#### [About this task]
Of all the lines below, return only those starting with the line holding "th Avenue |" and going on through the line holding "32 | 6 340 |", exactly as written.

#### [Records shown]
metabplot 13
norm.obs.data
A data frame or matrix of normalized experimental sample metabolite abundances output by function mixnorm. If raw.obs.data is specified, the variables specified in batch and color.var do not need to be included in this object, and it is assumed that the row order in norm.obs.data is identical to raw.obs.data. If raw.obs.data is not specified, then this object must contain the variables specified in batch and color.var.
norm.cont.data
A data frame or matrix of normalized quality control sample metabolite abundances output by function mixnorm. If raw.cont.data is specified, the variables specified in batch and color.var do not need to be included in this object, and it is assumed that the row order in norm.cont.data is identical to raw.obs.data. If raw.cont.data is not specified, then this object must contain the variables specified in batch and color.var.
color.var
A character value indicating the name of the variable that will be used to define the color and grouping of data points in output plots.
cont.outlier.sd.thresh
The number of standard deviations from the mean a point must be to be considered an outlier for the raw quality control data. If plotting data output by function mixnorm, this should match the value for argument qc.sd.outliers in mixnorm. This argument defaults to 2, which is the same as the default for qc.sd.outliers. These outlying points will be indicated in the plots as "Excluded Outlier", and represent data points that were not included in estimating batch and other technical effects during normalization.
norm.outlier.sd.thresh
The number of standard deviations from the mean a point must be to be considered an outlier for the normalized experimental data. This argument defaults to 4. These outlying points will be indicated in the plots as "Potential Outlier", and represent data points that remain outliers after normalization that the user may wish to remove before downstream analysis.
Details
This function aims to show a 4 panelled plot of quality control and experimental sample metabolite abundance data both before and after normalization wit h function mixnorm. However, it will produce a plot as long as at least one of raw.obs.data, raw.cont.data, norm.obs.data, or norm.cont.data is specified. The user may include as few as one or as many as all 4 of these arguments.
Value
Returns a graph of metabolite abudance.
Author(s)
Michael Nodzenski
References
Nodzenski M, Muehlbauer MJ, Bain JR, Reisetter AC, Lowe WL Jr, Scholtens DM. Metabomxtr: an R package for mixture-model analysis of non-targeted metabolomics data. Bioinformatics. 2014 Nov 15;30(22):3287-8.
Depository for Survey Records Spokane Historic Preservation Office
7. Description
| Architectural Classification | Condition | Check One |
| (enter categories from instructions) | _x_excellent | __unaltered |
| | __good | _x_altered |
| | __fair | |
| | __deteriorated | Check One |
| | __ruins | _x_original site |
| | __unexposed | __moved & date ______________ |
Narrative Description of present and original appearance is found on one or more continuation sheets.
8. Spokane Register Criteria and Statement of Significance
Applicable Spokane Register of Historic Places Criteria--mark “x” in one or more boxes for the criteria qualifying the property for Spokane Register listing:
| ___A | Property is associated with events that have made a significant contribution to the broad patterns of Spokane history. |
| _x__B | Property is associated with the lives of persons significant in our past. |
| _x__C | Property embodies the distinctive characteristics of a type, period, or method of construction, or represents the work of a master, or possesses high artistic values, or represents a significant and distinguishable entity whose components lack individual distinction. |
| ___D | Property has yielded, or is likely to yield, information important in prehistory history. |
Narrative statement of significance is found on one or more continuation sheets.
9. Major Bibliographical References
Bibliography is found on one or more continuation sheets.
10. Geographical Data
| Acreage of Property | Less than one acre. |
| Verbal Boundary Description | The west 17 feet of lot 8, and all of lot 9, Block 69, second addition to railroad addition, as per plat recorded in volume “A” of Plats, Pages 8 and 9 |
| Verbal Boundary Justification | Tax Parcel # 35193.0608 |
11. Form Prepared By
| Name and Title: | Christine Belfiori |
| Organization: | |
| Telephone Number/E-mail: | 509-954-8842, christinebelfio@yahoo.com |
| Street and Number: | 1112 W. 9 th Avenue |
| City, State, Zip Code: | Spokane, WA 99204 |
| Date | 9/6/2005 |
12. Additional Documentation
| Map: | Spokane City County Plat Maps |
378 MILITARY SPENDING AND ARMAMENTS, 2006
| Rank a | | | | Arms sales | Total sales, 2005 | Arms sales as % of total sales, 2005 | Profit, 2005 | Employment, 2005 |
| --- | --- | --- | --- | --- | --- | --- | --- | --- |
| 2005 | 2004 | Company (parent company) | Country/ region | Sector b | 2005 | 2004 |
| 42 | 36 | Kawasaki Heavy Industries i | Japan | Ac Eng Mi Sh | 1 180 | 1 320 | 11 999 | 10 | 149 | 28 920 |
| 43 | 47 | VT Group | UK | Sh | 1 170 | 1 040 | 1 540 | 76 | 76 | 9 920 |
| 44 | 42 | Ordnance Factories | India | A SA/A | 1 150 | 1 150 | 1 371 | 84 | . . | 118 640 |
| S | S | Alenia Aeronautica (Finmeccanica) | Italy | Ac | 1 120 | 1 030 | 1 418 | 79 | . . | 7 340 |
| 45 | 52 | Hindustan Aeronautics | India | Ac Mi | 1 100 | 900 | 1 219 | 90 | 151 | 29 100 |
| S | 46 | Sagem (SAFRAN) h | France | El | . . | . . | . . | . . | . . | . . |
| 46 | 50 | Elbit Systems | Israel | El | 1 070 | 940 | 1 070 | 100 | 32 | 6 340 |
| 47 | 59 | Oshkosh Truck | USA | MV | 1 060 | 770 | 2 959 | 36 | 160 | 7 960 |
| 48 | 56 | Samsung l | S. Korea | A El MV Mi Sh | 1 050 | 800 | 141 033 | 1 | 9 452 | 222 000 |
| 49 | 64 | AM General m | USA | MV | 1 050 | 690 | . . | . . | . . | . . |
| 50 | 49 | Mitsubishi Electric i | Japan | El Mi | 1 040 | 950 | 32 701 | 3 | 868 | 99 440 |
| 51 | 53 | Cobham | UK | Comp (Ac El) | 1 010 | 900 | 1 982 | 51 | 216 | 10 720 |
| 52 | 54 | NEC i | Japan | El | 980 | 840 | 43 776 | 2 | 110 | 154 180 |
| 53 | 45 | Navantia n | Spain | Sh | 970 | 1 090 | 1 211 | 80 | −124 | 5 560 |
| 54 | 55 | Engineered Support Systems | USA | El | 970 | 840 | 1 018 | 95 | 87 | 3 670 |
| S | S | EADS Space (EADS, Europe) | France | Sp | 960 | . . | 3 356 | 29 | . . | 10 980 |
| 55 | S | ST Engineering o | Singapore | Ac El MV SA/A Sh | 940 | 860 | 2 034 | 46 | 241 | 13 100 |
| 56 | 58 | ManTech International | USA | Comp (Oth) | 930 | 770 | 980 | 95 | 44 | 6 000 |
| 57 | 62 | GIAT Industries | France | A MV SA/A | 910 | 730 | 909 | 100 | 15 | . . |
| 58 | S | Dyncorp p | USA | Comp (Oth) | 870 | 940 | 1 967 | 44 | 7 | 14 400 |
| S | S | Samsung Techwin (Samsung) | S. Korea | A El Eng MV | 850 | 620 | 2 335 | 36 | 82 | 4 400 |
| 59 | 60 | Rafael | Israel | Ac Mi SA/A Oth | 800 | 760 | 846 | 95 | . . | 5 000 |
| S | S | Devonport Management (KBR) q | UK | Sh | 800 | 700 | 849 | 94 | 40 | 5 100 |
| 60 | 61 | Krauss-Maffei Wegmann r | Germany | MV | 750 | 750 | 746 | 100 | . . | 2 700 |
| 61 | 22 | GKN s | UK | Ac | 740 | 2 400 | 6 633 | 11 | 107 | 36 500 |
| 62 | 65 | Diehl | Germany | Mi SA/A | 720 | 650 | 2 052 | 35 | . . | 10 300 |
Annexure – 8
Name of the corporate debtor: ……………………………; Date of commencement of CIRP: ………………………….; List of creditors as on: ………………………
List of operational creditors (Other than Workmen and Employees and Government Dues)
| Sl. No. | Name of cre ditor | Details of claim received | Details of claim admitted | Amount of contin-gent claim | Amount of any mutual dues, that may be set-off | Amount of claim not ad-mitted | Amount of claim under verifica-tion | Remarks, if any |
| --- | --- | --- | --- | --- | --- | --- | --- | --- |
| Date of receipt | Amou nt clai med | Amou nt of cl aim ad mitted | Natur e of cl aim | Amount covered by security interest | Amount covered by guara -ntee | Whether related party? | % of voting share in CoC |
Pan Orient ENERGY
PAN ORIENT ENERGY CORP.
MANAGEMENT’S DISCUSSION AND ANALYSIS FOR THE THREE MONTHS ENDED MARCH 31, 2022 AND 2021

#### [Response to this exercise]
| Street and Number: | 1112 W. 9 th Avenue |
| City, State, Zip Code: | Spokane, WA 99204 |
| Date | 9/6/2005 |
12. Additional Documentation
| Map: | Spokane City County Plat Maps |
378 MILITARY SPENDING AND ARMAMENTS, 2006
| Rank a | | | | Arms sales | Total sales, 2005 | Arms sales as % of total sales, 2005 | Profit, 2005 | Employment, 2005 |
| --- | --- | --- | --- | --- | --- | --- | --- | --- |
| 2005 | 2004 | Company (parent company) | Country/ region | Sector b | 2005 | 2004 |
| 42 | 36 | Kawasaki Heavy Industries i | Japan | Ac Eng Mi Sh | 1 180 | 1 320 | 11 999 | 10 | 149 | 28 920 |
| 43 | 47 | VT Group | UK | Sh | 1 170 | 1 040 | 1 540 | 76 | 76 | 9 920 |
| 44 | 42 | Ordnance Factories | India | A SA/A | 1 150 | 1 150 | 1 371 | 84 | . . | 118 640 |
| S | S | Alenia Aeronautica (Finmeccanica) | Italy | Ac | 1 120 | 1 030 | 1 418 | 79 | . . | 7 340 |
| 45 | 52 | Hindustan Aeronautics | India | Ac Mi | 1 100 | 900 | 1 219 | 90 | 151 | 29 100 |
| S | 46 | Sagem (SAFRAN) h | France | El | . . | . . | . . | . . | . . | . . |
| 46 | 50 | Elbit Systems | Israel | El | 1 070 | 940 | 1 070 | 100 | 32 | 6 340 |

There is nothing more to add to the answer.